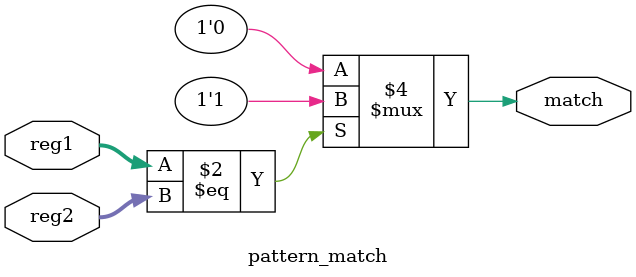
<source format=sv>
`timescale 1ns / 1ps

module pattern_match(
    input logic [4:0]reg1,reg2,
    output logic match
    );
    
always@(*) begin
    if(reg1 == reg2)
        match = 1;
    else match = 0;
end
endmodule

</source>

===

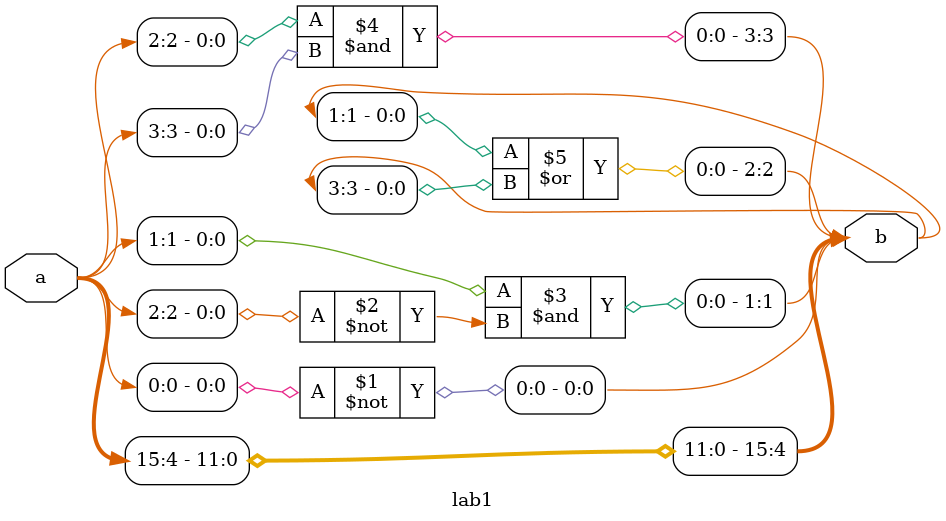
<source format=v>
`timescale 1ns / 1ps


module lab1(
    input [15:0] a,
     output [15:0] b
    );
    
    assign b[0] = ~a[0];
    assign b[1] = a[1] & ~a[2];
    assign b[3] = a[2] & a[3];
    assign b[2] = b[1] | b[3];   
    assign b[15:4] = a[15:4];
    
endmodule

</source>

===

**WHAT YOU NEED TO DO**:
Only lines with the word "assign" should be collected from the material.

**FINISHED EXERCISE**:
    assign b[0] = ~a[0];
    assign b[1] = a[1] & ~a[2];
    assign b[3] = a[2] & a[3];
    assign b[2] = b[1] | b[3];   
    assign b[15:4] = a[15:4];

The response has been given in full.